The diffusion of water and aviation fuel in polysulphide sealants

Gick, M. M. S. (1988) The diffusion of water and aviation fuel in polysulphide sealants. Doctoral thesis, Polytechnic North London.


The diffusion and permeation of aviation fuel (Avtur) and water in commercial and 'model' polysulphide sealants have been studied using simple gravimetric techniques.

For Avtur, the mass uptake behaviour is explicable in terms of normal, Fickian diffusion, and the diffusion coefficient determined has been found to be independent of the experimental method and concentration of the liquid.

Water, however, exhibits anomalous diffusion behaviour. Mass uptake by the polysulphides is high and equilibrium is not reached after several months. There is no correlation between the results of permeation, absorption and desorption experiments except at low water concentration.

These anomalies have been explained in terms of the formation of water droplets within the rubber. This study shows that the amount of water absorbed is dependent upon the amount and nature of the curing agent residues. The results have been analysed in terms of the osmotic and water vapour pressure and two equations have been derived which satisfactorily predict the amount of water absorbed at equilibrium.

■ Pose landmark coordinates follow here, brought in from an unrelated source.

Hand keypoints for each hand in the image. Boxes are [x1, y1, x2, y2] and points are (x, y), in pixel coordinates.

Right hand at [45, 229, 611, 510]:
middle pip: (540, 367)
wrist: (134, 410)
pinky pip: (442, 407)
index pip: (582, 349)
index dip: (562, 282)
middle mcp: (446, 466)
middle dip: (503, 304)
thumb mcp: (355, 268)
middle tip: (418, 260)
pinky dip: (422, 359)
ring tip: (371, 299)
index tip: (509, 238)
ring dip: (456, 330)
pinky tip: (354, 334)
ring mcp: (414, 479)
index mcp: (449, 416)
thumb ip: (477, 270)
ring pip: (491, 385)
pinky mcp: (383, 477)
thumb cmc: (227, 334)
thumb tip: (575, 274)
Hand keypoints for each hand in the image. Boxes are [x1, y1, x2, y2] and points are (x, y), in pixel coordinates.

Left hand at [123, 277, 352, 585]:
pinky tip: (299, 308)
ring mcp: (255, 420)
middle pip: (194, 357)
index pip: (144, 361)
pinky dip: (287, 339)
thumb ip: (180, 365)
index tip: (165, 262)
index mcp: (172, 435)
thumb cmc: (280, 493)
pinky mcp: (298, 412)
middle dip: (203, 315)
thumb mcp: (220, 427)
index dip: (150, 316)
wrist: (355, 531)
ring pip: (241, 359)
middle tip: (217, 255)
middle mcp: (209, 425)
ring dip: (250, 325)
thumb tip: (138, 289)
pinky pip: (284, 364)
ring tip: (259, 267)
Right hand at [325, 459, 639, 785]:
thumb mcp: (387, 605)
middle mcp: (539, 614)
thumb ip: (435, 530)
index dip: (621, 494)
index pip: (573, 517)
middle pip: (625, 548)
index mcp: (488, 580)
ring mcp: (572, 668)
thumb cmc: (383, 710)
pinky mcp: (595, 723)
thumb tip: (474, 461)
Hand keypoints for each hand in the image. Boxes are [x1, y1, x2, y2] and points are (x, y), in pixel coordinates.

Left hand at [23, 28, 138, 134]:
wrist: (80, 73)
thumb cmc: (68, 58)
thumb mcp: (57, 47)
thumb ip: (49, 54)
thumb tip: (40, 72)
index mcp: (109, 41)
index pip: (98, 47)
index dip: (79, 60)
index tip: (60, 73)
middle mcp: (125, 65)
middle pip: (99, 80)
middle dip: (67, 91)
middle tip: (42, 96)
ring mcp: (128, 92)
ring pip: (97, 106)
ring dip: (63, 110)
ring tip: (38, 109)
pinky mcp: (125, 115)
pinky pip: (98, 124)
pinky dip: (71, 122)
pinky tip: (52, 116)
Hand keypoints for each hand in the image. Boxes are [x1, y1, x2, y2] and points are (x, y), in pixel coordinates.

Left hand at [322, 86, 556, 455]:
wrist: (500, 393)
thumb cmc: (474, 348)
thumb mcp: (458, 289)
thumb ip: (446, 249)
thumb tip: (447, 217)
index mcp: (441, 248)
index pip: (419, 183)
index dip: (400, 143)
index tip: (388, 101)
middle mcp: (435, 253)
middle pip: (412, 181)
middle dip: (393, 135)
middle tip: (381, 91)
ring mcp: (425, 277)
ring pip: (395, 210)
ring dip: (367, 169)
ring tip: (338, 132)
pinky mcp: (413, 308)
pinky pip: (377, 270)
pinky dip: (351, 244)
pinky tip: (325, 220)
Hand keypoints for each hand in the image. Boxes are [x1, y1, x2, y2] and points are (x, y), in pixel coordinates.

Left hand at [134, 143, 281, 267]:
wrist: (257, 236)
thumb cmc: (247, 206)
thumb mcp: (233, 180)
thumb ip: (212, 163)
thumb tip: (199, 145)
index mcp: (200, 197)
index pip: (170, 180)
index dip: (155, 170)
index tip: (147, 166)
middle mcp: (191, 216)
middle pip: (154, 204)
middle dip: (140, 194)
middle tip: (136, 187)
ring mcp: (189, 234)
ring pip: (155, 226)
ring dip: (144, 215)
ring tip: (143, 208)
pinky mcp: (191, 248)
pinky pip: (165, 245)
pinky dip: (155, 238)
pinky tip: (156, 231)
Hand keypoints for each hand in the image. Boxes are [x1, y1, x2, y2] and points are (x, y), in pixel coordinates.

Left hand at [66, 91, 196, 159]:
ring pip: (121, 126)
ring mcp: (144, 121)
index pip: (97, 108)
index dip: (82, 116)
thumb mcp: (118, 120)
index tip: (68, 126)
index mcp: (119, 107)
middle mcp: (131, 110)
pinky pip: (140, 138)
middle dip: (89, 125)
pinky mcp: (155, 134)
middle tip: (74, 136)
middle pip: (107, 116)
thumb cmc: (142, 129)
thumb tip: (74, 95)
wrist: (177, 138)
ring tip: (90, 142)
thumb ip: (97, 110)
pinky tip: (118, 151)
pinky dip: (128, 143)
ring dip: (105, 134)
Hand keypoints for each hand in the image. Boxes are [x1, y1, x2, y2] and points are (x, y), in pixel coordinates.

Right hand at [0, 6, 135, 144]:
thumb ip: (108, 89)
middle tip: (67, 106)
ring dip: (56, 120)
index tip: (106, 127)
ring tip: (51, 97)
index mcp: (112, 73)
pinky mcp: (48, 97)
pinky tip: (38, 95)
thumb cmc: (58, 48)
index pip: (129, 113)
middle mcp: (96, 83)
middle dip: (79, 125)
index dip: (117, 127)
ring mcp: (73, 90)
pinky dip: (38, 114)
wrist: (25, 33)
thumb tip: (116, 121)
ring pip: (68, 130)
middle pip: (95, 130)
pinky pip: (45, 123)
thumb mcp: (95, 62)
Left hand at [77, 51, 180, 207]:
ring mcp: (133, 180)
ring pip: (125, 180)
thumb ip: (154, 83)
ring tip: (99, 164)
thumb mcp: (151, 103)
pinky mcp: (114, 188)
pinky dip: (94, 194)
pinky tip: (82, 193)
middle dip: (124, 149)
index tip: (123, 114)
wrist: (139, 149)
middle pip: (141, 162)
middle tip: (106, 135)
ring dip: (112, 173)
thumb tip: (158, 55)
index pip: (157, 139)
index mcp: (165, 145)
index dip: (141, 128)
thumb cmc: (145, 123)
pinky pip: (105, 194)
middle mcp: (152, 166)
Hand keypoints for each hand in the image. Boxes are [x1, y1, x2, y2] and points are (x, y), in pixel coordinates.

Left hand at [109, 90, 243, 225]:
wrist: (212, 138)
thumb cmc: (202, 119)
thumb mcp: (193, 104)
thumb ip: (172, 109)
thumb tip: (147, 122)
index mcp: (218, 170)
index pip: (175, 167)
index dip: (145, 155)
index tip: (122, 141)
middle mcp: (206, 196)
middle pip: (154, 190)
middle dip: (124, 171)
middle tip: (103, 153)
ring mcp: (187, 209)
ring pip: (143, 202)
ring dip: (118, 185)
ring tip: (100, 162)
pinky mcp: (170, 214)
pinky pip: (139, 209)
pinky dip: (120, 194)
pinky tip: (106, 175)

It has been shown that the effect of the water droplets on permeation is negligible, and hence the diffusion coefficient found is a measure of the true rate of diffusion. In contrast, the effect of the droplets on mass uptake experiments is large and the apparent overall diffusion rate is greatly reduced. The apparent diffusion coefficient found is dependent upon the water concentration and the concentration of the water-soluble impurities. An equation has been derived showing the relationship between these variables.

The results of this work show that the elastic strength of the rubber has negligible effect in determining the water uptake at equilibrium and the apparent diffusion coefficient. However, deterioration in adhesive and cohesive strength occurs with water uptake. At high uptake some of this loss is irreversible. The deterioration in properties is mainly due to breakage of weak physical bonds and plasticisation effects.